17 March 2016
Beverley Thomas, Associate
Despite lingering uncertainty about the future of the Government’s Paid Parental Leave Scheme, many organisations continue to develop and implement their own unique Parental Leave Policies to entice to job applicants, encourage diversity and improve the work-life balance of their employees.
Globally, we have seen companies, particularly in the tech space, making waves with their policies. For example, online e-commerce company, Etsy, offers a half year’s paid leave to its employees and Netflix provides its employees with “unlimited” paid leave during the first year after the birth or adoption of a child. Regardless of where your organisation draws its inspiration from, there are a few things to keep in mind when designing your Paid Parental Leave Policy. Here are our top tips:
- Remember that paid leave equals service: Some employee entitlements are determined by years of “service”. While periods of unpaid leave do not count towards service, paid periods of leave usually do. This means that employees will accrue annual and personal leave during periods of employer funded paid parental leave, so it is worth factoring in this cost when designing a policy.
- Foster a culture of acceptance: There’s no use in implementing generous family friendly policies if the culture of the workplace is such that an employee would be frowned upon if they accessed the policy’s benefits. Acceptance is something that should filter from the top down in order to have the most influential impact. Recently, Facebook founder Mark Zuckerberg, took two months off to spend time with his wife and new daughter after her birth. This sent a powerful message to employees of this social media network that equally grants new mums and dads four months of paid parental leave.
- Benefits are best kept discretionary: Business environments, governments and legislation can all change and affect your organisation’s ability to provide benefits in excess of its obligations. For this reason, it is generally recommended that a Paid Parental Leave Policy is contained in its own policy document as opposed being drafted into contract of employment or enterprise agreement. Provided it is made clear that it is not an entitlement and subject to change, this will assist you organisation to alter its policy from time to time with less exposure to a legal claim.
- Keep diversity at the forefront: Surrogacy, adoption, fostering and same-sex relationships are just some of the features of today’s diverse society. Avoid directly or indirectly discriminating against particular groups by taking a gender neutral approach to policy drafting and extending benefits to less commonly considered scenarios.

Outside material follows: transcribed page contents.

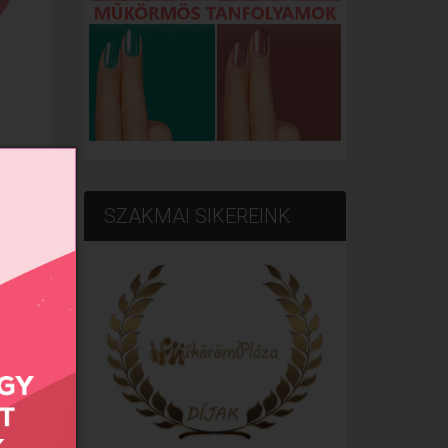
SZAKMAI SIKEREINK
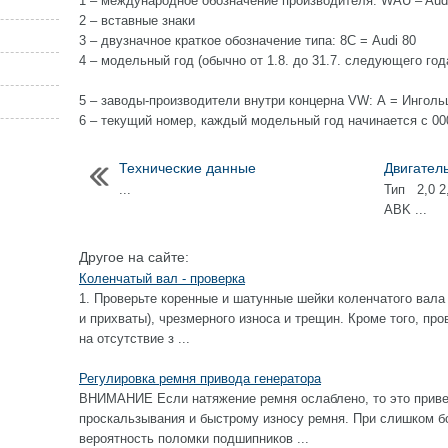
1 – международное обозначение производителя: WAU – Aud
2 – вставные знаки
3 – двузначное краткое обозначение типа: 8С = Audi 80
4 – модельный год (обычно от 1.8. до 31.7. следующего года)
5 – заводы-производители внутри концерна VW: А = Ингол
6 – текущий номер, каждый модельный год начинается с 00
Технические данные
Двигател
...
Тип 2,0 2
ABK ...
Другое на сайте:
Коленчатый вал - проверка
1. Проверьте коренные и шатунные шейки коленчатого вала
и прихваты), чрезмерного износа и трещин. Кроме того, пр
на отсутствие з ...
Регулировка ремня привода генератора
ВНИМАНИЕ Если натяжение ремня ослаблено, то это приве
проскальзывания и быстрому износу ремня. При слишком б
вероятность поломки подшипников ...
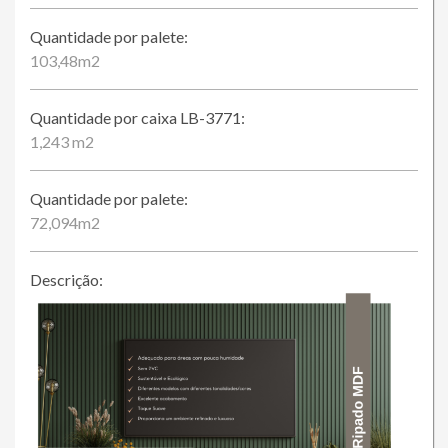
Quantidade por palete:
103,48m2
Quantidade por caixa LB-3771:
1,243 m2
Quantidade por palete:
72,094m2
Descrição:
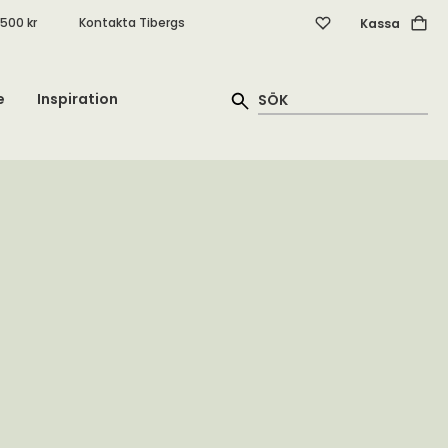
.500 kr
Kontakta Tibergs
Kassa
e
Inspiration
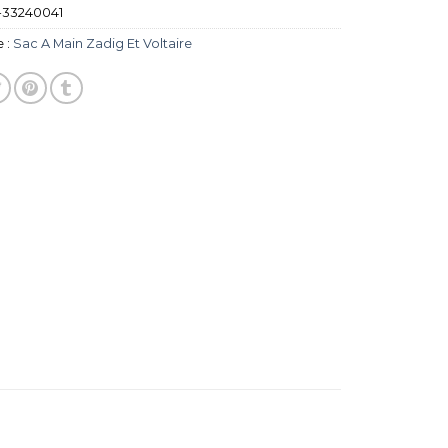
-33240041
 :
Sac A Main Zadig Et Voltaire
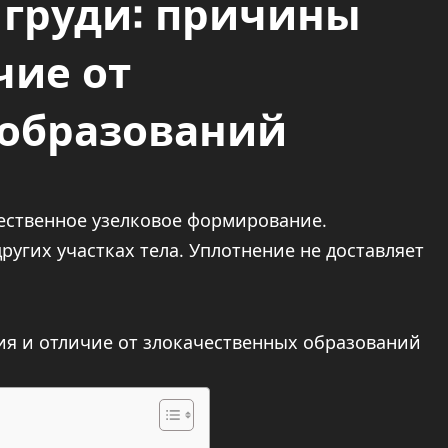
 груди: причины
чие от
 образований
ественное узелковое формирование.
ругих участках тела. Уплотнение не доставляет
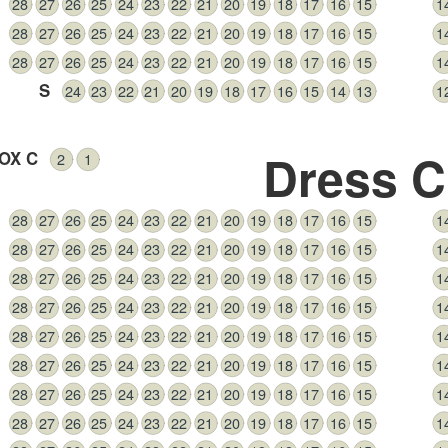
28
27
26
25
24
23
22
21
20
19
18
17
16
15
1
28
27
26
25
24
23
22
21
20
19
18
17
16
15
1
28
27
26
25
24
23
22
21
20
19
18
17
16
15
1
S
24
23
22
21
20
19
18
17
16
15
14
13
1
Dress C
OX C
2
1
28
27
26
25
24
23
22
21
20
19
18
17
16
15
1
28
27
26
25
24
23
22
21
20
19
18
17
16
15
1
28
27
26
25
24
23
22
21
20
19
18
17
16
15
1
28
27
26
25
24
23
22
21
20
19
18
17
16
15
1
28
27
26
25
24
23
22
21
20
19
18
17
16
15
1
28
27
26
25
24
23
22
21
20
19
18
17
16
15
1
28
27
26
25
24
23
22
21
20
19
18
17
16
15
1
28
27
26
25
24
23
22
21
20
19
18
17
16
15
1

- Think outside the square: Providing employees with paid leave is only one way that employers can take a family friendly stance. Consider other options that might be more suitable for your organisation, such as providing employees with a bonus upon their return to work after taking parental leave. Other options include continuing to make superannuation contributions to an employee during periods of unpaid parental leave or facilitating flexible work arrangements upon a parent’s return to the workplace.